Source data
------------------------------------------------------------------------
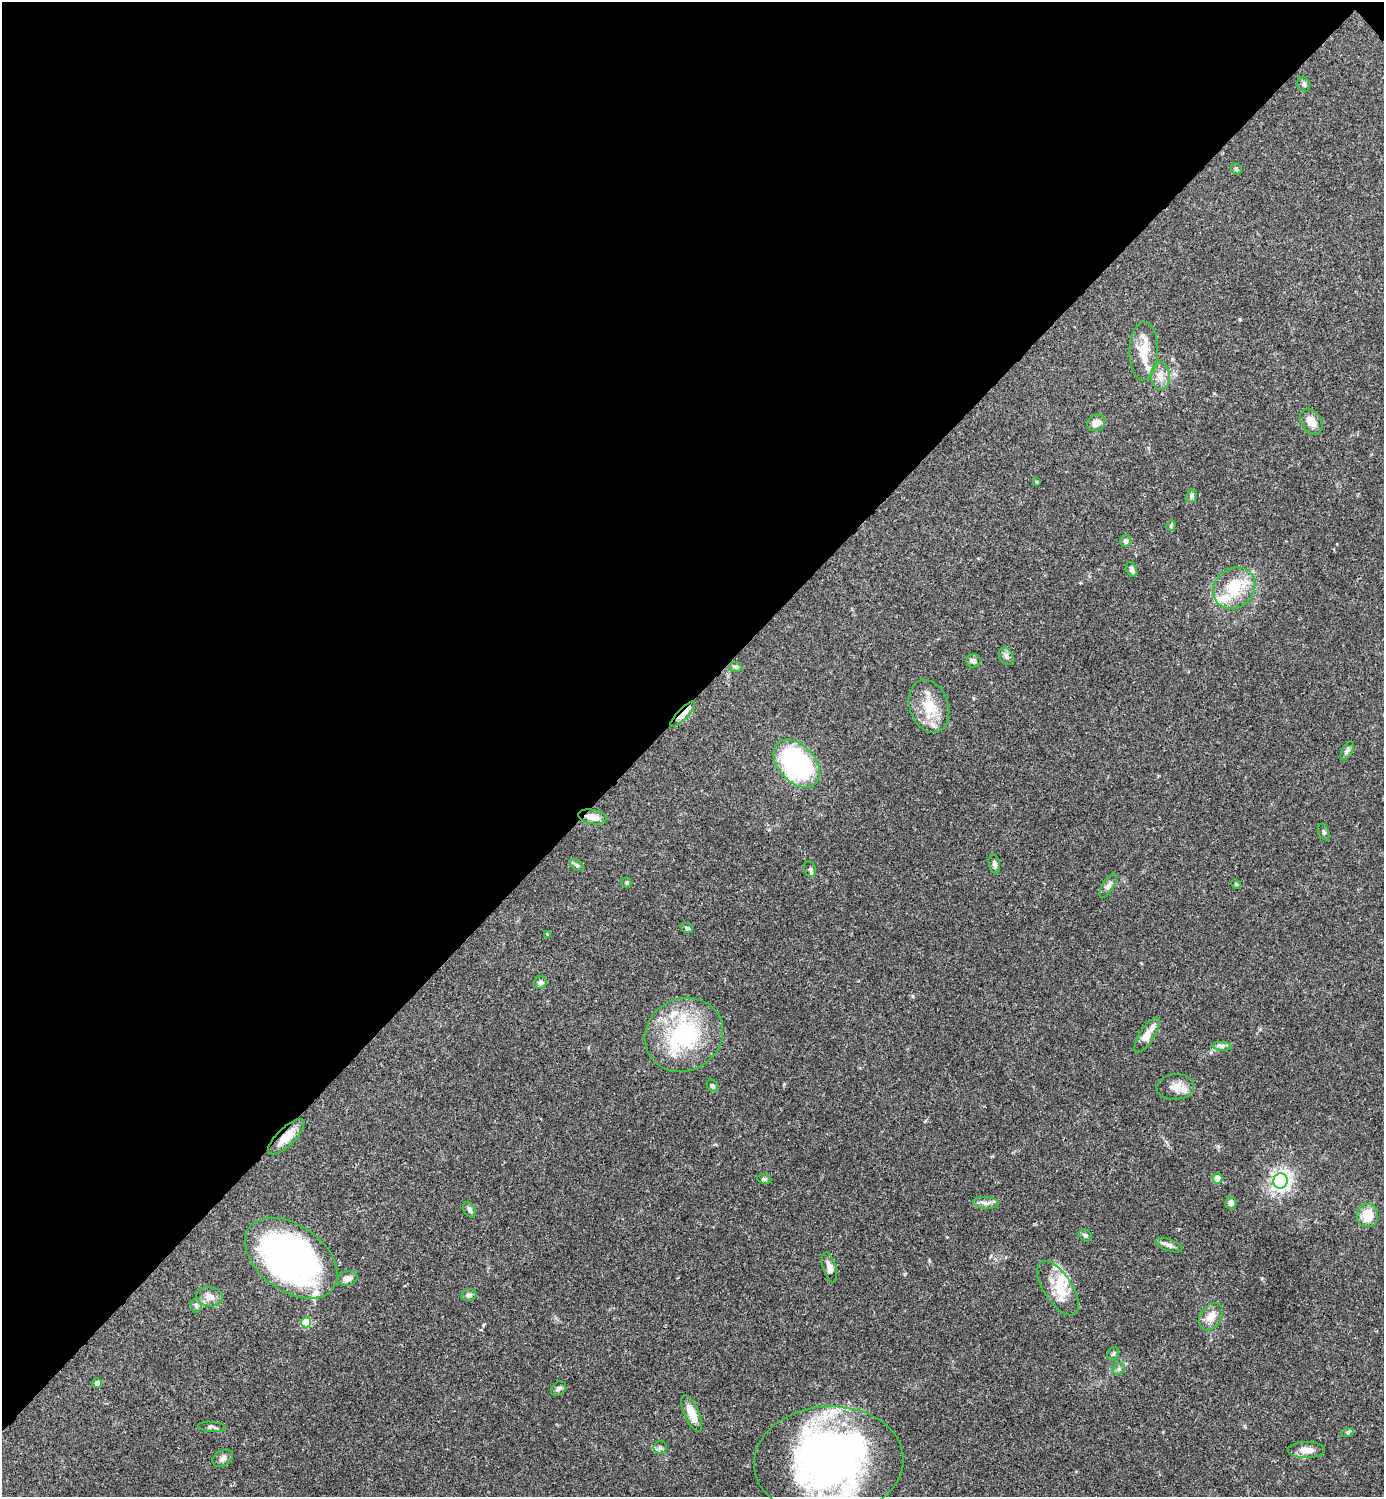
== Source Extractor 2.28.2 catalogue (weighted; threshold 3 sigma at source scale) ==
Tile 2 of 4 x 4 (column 2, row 1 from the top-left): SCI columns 1682-3063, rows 4487-5981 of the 5984 x 5985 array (HDU 1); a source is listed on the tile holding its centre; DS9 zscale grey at full resolution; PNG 1386 x 1499 px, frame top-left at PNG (2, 2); each listed source drawn as its Kron ellipse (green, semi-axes under 4 px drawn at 4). Shown black and unused: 47% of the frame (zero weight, under 3 of 4 exposures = <1% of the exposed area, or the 3 px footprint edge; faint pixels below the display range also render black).
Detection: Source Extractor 2.28.2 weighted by HDU 2 'WHT'; one run over the whole footprint, this tile lists its part. Background 0.0386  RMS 0.0026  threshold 0.0118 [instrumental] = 3 sigma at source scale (4.5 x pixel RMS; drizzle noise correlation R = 1.50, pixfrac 1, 0.05/0.05 arcsec/px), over >= 5 px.
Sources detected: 79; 1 inside a brighter object's white glare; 1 cosmic-ray / hot-pixel residue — neither listed nor drawn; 12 inside a brighter listed object's ellipse — not listed separately; the other 65 listed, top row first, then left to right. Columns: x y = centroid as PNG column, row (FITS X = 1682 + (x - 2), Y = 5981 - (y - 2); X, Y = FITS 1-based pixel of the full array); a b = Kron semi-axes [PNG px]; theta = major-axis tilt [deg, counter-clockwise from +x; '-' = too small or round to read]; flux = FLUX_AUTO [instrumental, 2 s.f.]
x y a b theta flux
1304 84 7 6 - 0.72
1236 169 6 5 - 0.41
1144 351 29 14 88 5.4
1160 376 14 9 -87 2.3
1311 422 14 10 -57 2.7
1096 423 9 7 30 1.9
1037 482 3 3 - 0.34
1191 496 7 5 61 0.52
1171 525 5 4 - 0.33
1126 541 6 5 - 0.74
1132 569 8 5 -64 0.74
1234 588 22 19 42 8.8
1006 656 9 6 -57 0.97
973 661 7 6 - 0.78
735 667 6 5 - 0.47
929 706 27 19 -71 7.3
683 714 17 5 46 2.7
1347 751 10 5 63 0.66
797 763 28 18 -48 43
592 817 14 7 -11 2.3
1324 832 9 5 -69 0.5
994 864 9 5 -76 0.81
577 865 7 5 -37 0.48
810 869 8 6 -74 0.59
627 883 5 5 - 0.38
1236 884 5 4 - 0.28
1108 886 13 5 58 0.96
687 928 6 4 -18 0.51
547 934 4 4 - 0.2
540 982 6 6 - 0.86
684 1035 40 36 30 26
1147 1035 20 7 58 3.1
1222 1046 9 4 -5 0.72
712 1086 7 5 -55 0.55
1175 1087 19 13 5 2.6
286 1137 24 9 44 3.9
1217 1178 5 5 - 4.9
764 1179 7 4 -10 0.44
1281 1181 8 7 - 63
986 1203 13 5 -6 1.2
1231 1203 6 5 - 1
469 1210 8 5 -61 0.82
1367 1215 12 10 86 5.1
1085 1235 7 5 -37 0.61
1169 1245 14 5 -20 1
291 1258 52 33 -36 94
830 1267 15 6 -74 1.7
347 1278 10 7 13 1.6
1058 1288 31 14 -57 6.5
469 1295 7 6 - 0.74
210 1297 13 9 -10 2.1
196 1305 7 5 -85 0.59
1211 1317 15 10 55 2.7
306 1322 5 5 - 12
1113 1354 7 5 61 0.5
1119 1369 7 5 47 0.61
97 1383 5 4 - 1.3
558 1388 8 6 44 0.64
692 1413 19 7 -66 3.9
212 1427 14 5 -5 0.72
1348 1432 6 4 18 0.38
660 1447 6 6 - 0.6
1306 1450 18 8 0 2.4
223 1458 11 8 30 1.1
829 1462 75 55 3 120
Overlapping masked pixels (flux is a lower limit): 3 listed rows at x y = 683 714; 592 817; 286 1137
Isophote crosses this tile's border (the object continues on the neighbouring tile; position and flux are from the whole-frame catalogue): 1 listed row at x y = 829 1462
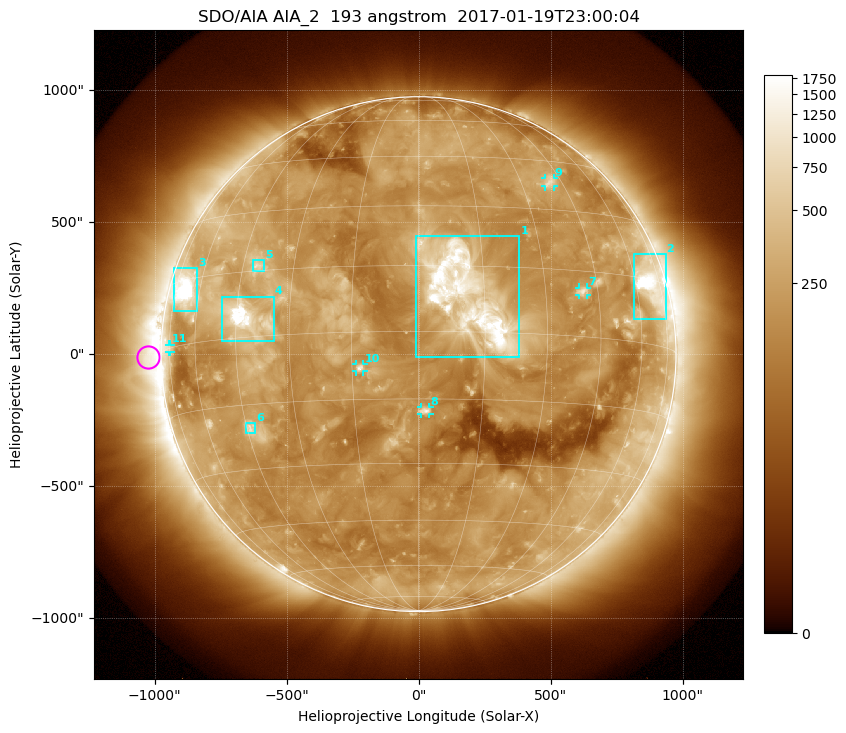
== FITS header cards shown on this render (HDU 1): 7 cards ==
TELESCOP= 'SDO/AIA'
INSTRUME= 'AIA_2'
WAVELNTH=                  193
WAVEUNIT= 'angstrom'
DATE-OBS= '2017-01-19T23:00:04.84'
CTYPE1  = 'HPLN-TAN'
CTYPE2  = 'HPLT-TAN'

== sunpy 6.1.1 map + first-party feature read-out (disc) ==
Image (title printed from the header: SDO/AIA AIA_2  193 angstrom  2017-01-19T23:00:04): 1024 x 1024 px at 2.4 arcsec/px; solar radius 975 arcsec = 406 px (full disc in frame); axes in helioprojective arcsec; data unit not stated in the header (colour bar unlabelled)
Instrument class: DISC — disc imager (sunpy class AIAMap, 193 A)
Bright regions (active regions / flare kernels): reference = the median radial profile (limb darkening/brightening removed); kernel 9 px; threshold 5 sigma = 355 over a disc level ~185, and >= 1.15x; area >= 12 px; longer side >= 10 px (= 24 arcsec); searched inside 0.97 R_sun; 11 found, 11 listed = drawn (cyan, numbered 1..; 5 of them under ~33 arcsec drawn as corner ticks so the feature stays visible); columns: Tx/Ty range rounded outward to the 5 arcsec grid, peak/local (2 s.f.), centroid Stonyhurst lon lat
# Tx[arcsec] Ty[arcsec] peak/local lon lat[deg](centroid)
1 -10..385 -10..450 12 +11 +8
2 815..935 135..380 17 +67 +14
3 -930..-835 160..330 15 -67 +13
4 -750..-550 50..220 13 -42 +4
5 -630..-585 315..355 4.3 -40 +16
6 -655..-620 -300..-260 4.4 -44 -20
7 605..640 225..255 4.3 +40 +10
8 10..40 -225..-200 4.4 +2 -18
9 480..510 635..670 3.4 +40 +38
10 -235..-205 -65..-35 4.4 -13 -8
11 -945..-940 10..35 2.6 -75 +0
Off-limb structures (1.02-1.3 R_sun): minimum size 162 px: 3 found; the strongest spans PA ~45..125 deg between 1.02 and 1.3 R_sun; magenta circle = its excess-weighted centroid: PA ~90 deg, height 1.05 R_sun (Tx ~-1025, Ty ~-10 arcsec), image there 3.1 x the reference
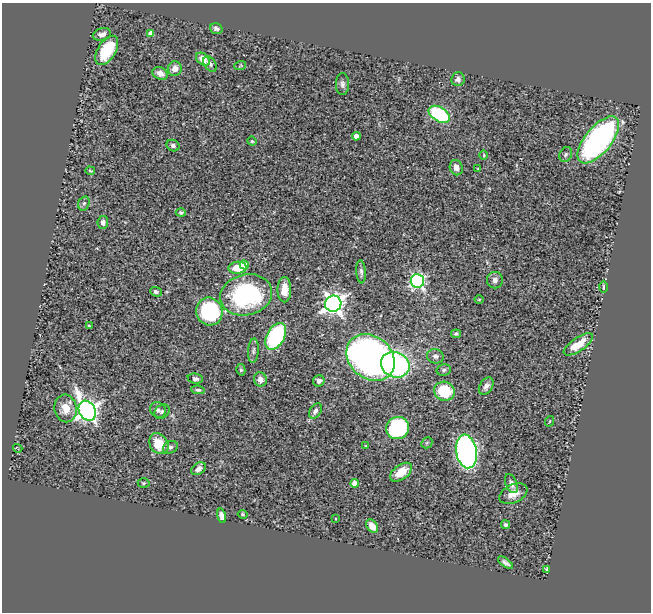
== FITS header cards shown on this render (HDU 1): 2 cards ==
NAXIS1  =                  649
NAXIS2  =                  610

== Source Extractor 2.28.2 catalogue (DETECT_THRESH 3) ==
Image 649 x 610 px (HDU 1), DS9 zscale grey, 1 PNG px = 1 image px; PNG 653 x 614 px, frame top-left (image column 1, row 610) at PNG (2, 3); each listed source drawn as its Kron ellipse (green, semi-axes under 4 px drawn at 4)
Background 0.505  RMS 0.029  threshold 0.0867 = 3 sigma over >= 5 px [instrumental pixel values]
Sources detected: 78; all 78 listed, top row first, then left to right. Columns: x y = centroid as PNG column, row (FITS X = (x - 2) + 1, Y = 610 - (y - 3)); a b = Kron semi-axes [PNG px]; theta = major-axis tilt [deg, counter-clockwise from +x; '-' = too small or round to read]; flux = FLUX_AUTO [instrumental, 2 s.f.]
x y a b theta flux
216 28 6 5 - 6.7
151 33 4 4 - 9.9
102 34 9 6 15 9.1
107 50 16 9 58 76
203 59 8 5 -41 22
210 64 9 5 -56 4.3
240 66 6 3 19 2.1
175 69 7 7 - 15
160 73 8 6 -27 12
458 79 7 6 - 7
342 84 11 6 -90 6.9
439 114 11 7 -32 180
356 136 4 4 - 17
598 140 28 13 50 520
252 141 4 4 - 2.3
173 146 7 5 -27 5.5
566 154 8 6 59 4.6
484 155 5 3 - 1.8
456 168 8 6 -70 12
478 169 3 2 - 1.8
90 171 4 2 - 1.9
84 203 7 5 73 4.1
181 213 5 4 - 3.5
103 222 6 5 - 7.2
244 265 5 4 - 34
238 268 9 6 4 34
361 272 11 5 -85 5.7
495 280 8 8 - 8.1
417 281 7 6 - 400
604 287 6 2 90 3
284 290 12 7 89 20
156 292 6 4 -21 5.2
246 295 26 20 13 250
479 299 4 3 - 1.8
333 304 8 8 - 1100
209 311 14 13 - 170
89 326 4 3 - 2
456 334 5 4 - 3.4
276 336 14 8 60 200
578 344 17 6 34 34
253 351 12 5 85 6.1
435 356 8 7 - 7.5
371 357 26 21 -41 1400
395 365 14 12 -22 330
241 370 6 4 -75 3.1
444 370 7 5 11 4.3
195 379 8 5 -6 6.4
260 379 7 6 - 14
319 381 6 5 - 7.5
486 386 9 6 57 8.4
198 390 7 4 -7 3.2
444 391 10 9 - 87
66 408 14 11 -81 29
158 410 8 7 - 6.8
87 411 10 8 -61 1000
315 411 8 5 59 7
162 412 8 6 40 5
550 421 5 3 - 1.6
398 428 11 11 - 250
427 443 6 5 - 2.8
159 444 11 9 -55 39
366 446 3 2 - 1.7
170 447 8 6 26 5
18 448 5 2 - 1.3
466 451 17 10 -80 660
198 469 8 5 36 7.3
401 472 12 7 36 35
144 483 6 4 1 2.7
355 483 4 4 - 22
511 484 10 5 -68 8.9
513 494 15 9 26 20
243 514 5 4 - 2.8
221 516 7 4 -77 12
336 519 3 2 - 1.4
506 525 4 4 - 4.6
372 526 7 5 -55 20
505 563 9 4 -36 6.3
547 569 3 3 - 3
------------------------------------------------------------------------
What to do
Reproduce the lines from the one containing "sunpy 6.1.1 map" through the one containing "Image (title printed", inclusive.

Exercise answer
== sunpy 6.1.1 map + first-party feature read-out (disc) ==
Image (title printed from the header: SDO/AIA AIA_2  193 angstrom  2017-01-19T23:00:04): 1024 x 1024 px at 2.4 arcsec/px; solar radius 975 arcsec = 406 px (full disc in frame); axes in helioprojective arcsec; data unit not stated in the header (colour bar unlabelled)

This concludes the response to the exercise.